A pastor known just by his first name transfers after 11 years. Congregants credit him with building a fun, open church.
With teary eyes and a cracking voice, Clark Pickett dropped a bomb on his congregation at St. James United Methodist Church one week after Easter.
The 41-year-old pastor told them he was being transferred after 11 years to a much larger church on Florida's east coast. He weaved his departure notice into a scriptural message about believing in God's plan even when not understanding it.
Several people jokingly refer to the announcement day as "bomb Sunday."
"On June 11, I will stand here . . .," he told them slowly. "And on June 18, I will stand somewhere else and be the pastor of the Trinity United Methodist Church in Palm Beach Gardens, which is an incredibly wonderful place, I'm told.
"Personally, I hate it right now, but it is an incredible opportunity, they tell me."
His replacement at St. James will be Brian James, pastor of the Pine Island United Methodist Church in Bokeelia, near Fort Myers.
St. James staff and members said they are losing not only an inspiring and funny pastor, but a friend.
Pickett is known to everyone as Clark _ not pastor and certainly not reverend. He typically shuns a clergy robe, seldom wears a tie and has been known to flash an Atlanta Braves jersey during a Sunday message.
"Clark's been such a big part of why I go to that church," said Jeff Leonard, who attends with his wife, Sara. "It makes you realize how lucky you are to have had him this long. We all kind of knew or feared it was coming eventually.
"It is shocking and sad."
As the church's third pastor, Pickett oversaw St. James' growth from 100 members in 1989 to 1,200 members now. He also orchestrated the church's move from a nearby rented office building to its 30,000-square-foot, $2.5-million facility at 16202 Bruce B. Downs Boulevard.
"Much of what St. James is is a direct result of Clark," said Jack Carlisle, whose family has been attending the church since Pickett's second service in 1989.
"The thing that's unique about Clark is his ability to speak in the pulpit and relate religious and Biblical concepts to everyday life instead of wagging a finger and preaching."
During one recent message, Pickett imagined how a modern-day Jesus Christ would probably appear to his disciples, walk up to them and exclaim "Whasssup?" like the back-slapping guys popularized in a Budweiser commercial.

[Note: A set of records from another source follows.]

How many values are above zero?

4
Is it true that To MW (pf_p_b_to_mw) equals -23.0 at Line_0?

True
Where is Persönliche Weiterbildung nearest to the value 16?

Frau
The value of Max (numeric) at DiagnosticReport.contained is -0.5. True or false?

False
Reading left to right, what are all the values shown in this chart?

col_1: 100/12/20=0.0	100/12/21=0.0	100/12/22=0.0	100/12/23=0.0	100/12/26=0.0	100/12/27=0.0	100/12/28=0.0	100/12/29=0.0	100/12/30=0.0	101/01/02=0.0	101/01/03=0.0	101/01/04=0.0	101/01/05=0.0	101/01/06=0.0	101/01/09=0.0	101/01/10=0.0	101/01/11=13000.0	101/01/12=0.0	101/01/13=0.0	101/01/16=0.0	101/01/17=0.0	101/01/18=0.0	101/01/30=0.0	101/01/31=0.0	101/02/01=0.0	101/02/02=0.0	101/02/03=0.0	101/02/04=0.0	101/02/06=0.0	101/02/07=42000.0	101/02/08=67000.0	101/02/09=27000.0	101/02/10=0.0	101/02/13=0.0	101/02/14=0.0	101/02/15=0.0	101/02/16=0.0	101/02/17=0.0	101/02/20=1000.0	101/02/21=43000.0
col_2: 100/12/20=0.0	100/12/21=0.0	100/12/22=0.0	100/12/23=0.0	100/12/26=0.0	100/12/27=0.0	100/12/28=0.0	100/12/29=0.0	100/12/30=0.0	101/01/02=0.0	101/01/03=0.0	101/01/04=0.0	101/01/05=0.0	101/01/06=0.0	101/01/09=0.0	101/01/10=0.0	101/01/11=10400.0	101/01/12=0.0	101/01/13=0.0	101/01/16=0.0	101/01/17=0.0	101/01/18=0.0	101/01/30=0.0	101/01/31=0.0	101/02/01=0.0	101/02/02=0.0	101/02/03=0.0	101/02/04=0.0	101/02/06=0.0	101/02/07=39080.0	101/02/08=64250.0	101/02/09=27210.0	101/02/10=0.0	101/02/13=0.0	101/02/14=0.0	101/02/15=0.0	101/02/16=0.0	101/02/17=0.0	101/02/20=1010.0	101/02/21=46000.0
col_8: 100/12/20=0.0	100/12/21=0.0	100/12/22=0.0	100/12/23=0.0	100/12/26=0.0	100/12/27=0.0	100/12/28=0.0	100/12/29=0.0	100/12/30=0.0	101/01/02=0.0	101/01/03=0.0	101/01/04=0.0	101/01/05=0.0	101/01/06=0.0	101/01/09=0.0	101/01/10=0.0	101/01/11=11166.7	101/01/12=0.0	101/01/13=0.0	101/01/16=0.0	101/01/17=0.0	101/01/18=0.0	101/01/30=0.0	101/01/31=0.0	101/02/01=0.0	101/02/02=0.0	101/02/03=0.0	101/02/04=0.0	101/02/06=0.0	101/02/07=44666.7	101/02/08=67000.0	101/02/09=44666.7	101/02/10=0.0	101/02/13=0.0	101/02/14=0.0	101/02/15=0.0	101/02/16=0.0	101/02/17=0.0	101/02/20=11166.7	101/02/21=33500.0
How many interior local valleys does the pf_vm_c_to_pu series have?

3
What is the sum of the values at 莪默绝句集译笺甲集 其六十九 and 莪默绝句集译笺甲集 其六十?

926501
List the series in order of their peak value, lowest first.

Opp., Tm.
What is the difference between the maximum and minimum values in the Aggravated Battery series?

"He's just a lot of fun," Carlisle said. "There's always a sparkle in his eye, a funny story to relate. Obviously, we deal with all the serious life issues, death, divorce and taxes, but the predominant mood is one of fun, openness and love."
Pickett was an associate pastor at Lake Magdalene United Methodist Church before being chosen to lead St. James. He has helped create a friendly church that seems small, several members said. They said they are amazed at his ability to memorize names. At times, Pickett has introduced 40 new members at a time, making it a point to know who they are and where they work.
"It's pretty impressive," said St. James Assistant Pastor Terry Tolbert. "If someone asks, "Who's so and so's wife?' he can pull it up. He knows it's very easy to lose sight of individuals."
Pickett, a married father of two, has ridden the highs _ weddings and baby baptisms _ as well as lows _ layoffs, illnesses and deaths _ of his congregants' lives.
"It is by far the most rewarding profession I can imagine," Pickett said. "It allows me to use the gifts and talents I have to make a difference. You get to be a part of the great moments of life."
When Pickett announced that he was leaving, many people mopped tears from their eyes. And some said they are still trying to accept his departure.
Even Pickett said he has struggled to believe that he is really leaving.
"With my head, I know it," he said. "And one of these days, my heart will catch up."
Meanwhile, Pickett is trying to come up with his final St. James sermon, which now only has a title, "I Love You All."
"But," he said, "I probably won't be able to say very much anyway."